Website Resmi PP Darul Ulum Banyuanyar Info: 087888868818

Anak baik yang nakal

Oleh: Admin | Kategori: ARTIKEL | Tanggal: 2020-12-07 | Dibaca: 2,257 kali
Anak baik yang nakal

Kisah seorang anak nakal yang selalu mendapatkan gunjingan, mulai dari teman sebayanya, warga hingga lingkungan dimana ia tinggal.  Tidak kenal ruang dan waktu baginya selagi ada kesempatan untuk berulah ia pasti melakukannya. Sekali pun itu di sekolah tempat ia belajar.
Si ibu sudah berkali-kali memarahinya, dengan harapan, suatu saat ia akan berubah menjadi anak yang baik dan harapan-harapan baik lainya. Sambil menjewer kedua kupingnya, si ibu juga berkali-kali memukulnya, entah sudah berapa banyak parabot rumah yang ia habiskan untuk memberinya pelajaran.  Tapi, anehnya anak itu sekalipun tidak pernah menangis apalagi jera.
waktu pun tak terasa berlalu begitu cepat, anak itu sudah tumbuh remaja, dengan berbagai inovasi kenakalan yang lebih canggih dari sebelumnya. Rupanya usia sedikit pun tidak mengubah sikap  nakal dari anak itu.  Sementara itu, si ibu usianya semakin senja, ringkih dan kian rapuh.
Suatu hari, remaja nakal itu melancarkan aksinya. Warga geram, masing-masing memasang wajah murka. Si Ibu tahu, ia hanya bisa memasang wajah malu.
Sepulang ke rumah, si Ibu tak berbasa-basi lagi, ia memekik dengan suara parau, memukul remaja itu dengan sapu, beberapa kali. Diulang lagi dan lagi.
Remaja itu hanya diam. Hening. Tak bergeming. Tiba-tiba, matanya meneteskan sesal, melaju ke pipi dan jatuh ke lantai. Seperti gemericik hujan, airmatanya tak tertahankan.
"Kenapa kau menangis?" Si Ibu heran. "Apa ibu memukulmu begitu keras hari ini?"
Remaja nakal itu diam. Tampak sesekali ia berusaha menyeka air matanya sendiri. Namun ia kalah, airmatanya jatuh lagi dan lebih banyak lagi.

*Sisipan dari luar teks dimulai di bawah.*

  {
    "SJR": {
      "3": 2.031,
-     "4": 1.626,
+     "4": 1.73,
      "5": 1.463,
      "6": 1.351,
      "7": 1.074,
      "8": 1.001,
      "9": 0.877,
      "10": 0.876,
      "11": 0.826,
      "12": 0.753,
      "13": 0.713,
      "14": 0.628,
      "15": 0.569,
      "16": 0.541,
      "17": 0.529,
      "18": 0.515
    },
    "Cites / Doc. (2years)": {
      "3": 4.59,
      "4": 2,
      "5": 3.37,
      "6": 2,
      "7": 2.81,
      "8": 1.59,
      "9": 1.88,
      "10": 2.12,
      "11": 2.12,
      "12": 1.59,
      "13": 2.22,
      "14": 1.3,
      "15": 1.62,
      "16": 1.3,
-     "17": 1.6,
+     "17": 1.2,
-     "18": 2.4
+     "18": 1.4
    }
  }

"Tidak, Bu. Tidak." Suara remaja itu bersegukan. "Pukulan ibu hari ini tidak sakit sama sekali."
"Lalu, apa yang membuatmu menangis?"
"Pukulan lemah ini yang menyadarkanku bahwa Ibu sudah tua." Dengan suara agak sesak matanya basah. "Namun sesalku, tak sekali pun aku bisa membahagiakanmu... Maafkan aku, Bu."

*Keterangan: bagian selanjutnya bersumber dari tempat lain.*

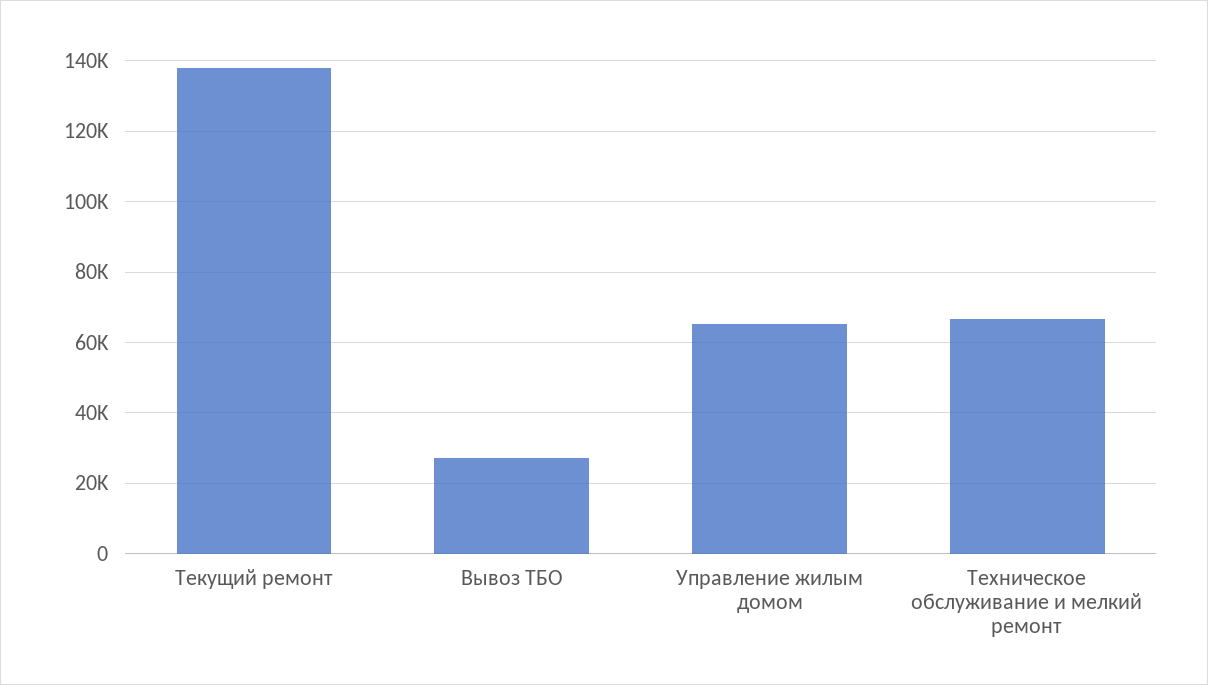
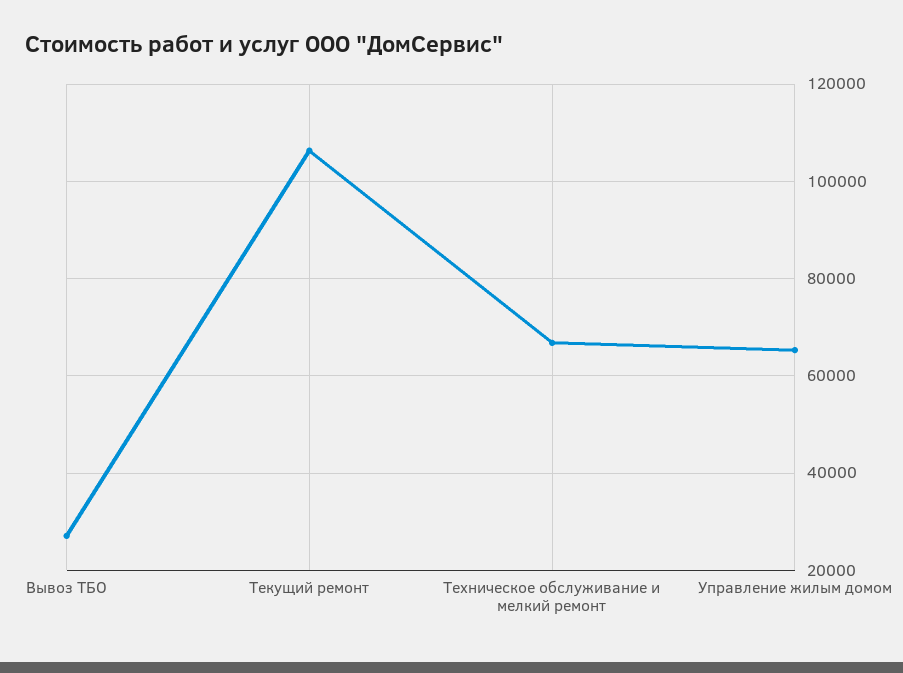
  {
-   "Текущий ремонт": 138000,
+   "Текущий ремонт": 106000,
    "Вывоз ТБО": 28000,
    "Управление жилым домом": 66000,
    "Техническое обслуживание и мелкий ремонт": 66000
  }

Si Ibu memeluk anak semata wayangnya itu. Keduanya tampak khusuk dalam kasih sayang, seakan hari itu Tuhan bermurah hati menampakkan surga di antara pelukan mereka.
Kisah ini sebenarnya ingin mengajak kita untuk diam sebentar sambil merenung berharap kesadaran kita akan sedikit tergugah.  Bahwa sejatinya menyadari kehilangan akan mendatangkan sebuah pelajaran, sedangkan menggantungkan sesuatu pada kehilangan hanya akan membuat kita bersedih dengan penyesalan yang kian menggelapkan jiwa. 

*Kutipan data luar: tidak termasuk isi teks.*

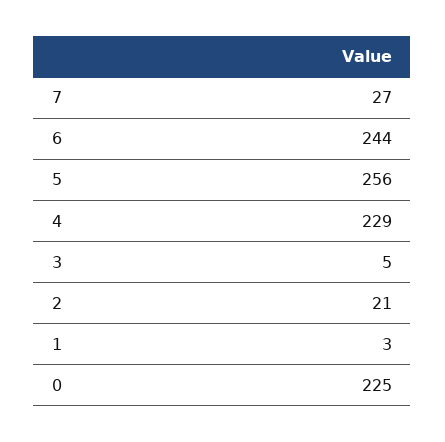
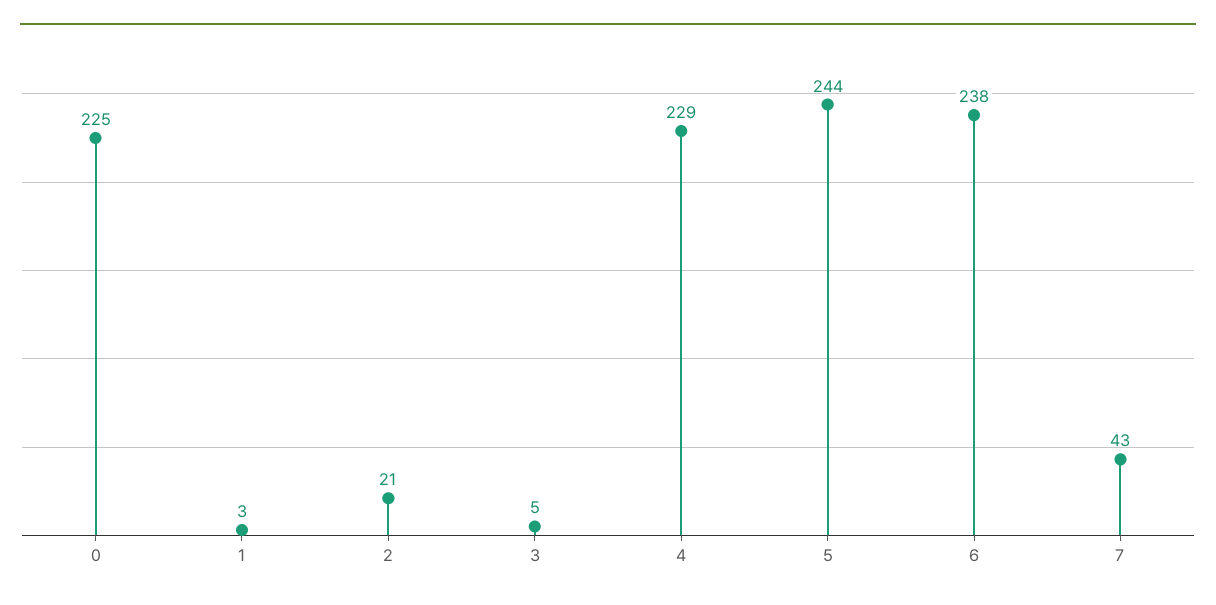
  {
-   "7": 27,
+   "7": 43,
-   "6": 244,
+   "6": 238,
-   "5": 256,
+   "5": 244,
    "4": 229,
    "3": 5,
    "2": 21,
    "1": 3,
    "0": 225
  }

Kenyataan ini dapat kita saksikan, pada waktu-waktu terakhir Nabi Muhammad sebelum wafat.  bagaimana para sahabat nabi menyikapi kehilangan. kita cukupkan hanya melihat pada dua sahabat nabi, yakni Abu Bakar dan Umar bin Khattab, dari keduanya terlihat perbedaan sikap dalam menghadapi kematian Nabinda Muhammad saw. pada Abu bakar kita akan dapati beliau adalah tipe sahabat yang menyadari kehilangan. itu terlihat ketika beliau menangis  dan sikap tegas beliau pada saat Nabi muhammad melaksanakan khutbah terakhir. Abu bakar sadar akan kehilangan.  sedangkan pada Sayyidina Umar kita dapati beliau cenderung menggantungkan perubahan pada kehilangan. sehingga keadaan itu membuat beliau  gelap yang menjadikannya tidak mampu bersikap bijak. dan hampir saja beliau terjerumus pada pengkultusan pada Nabi Muhammad saw. untungnya Sayyidina Abu bakar yang sadar dan menyadari, segera datang dan segera mengatasi kericuhan. “Barang siapa yang menyembah muhammad maka ia telah tiada, dan barang siapa yang menyembah Allah maka, ia kekal selamanya.”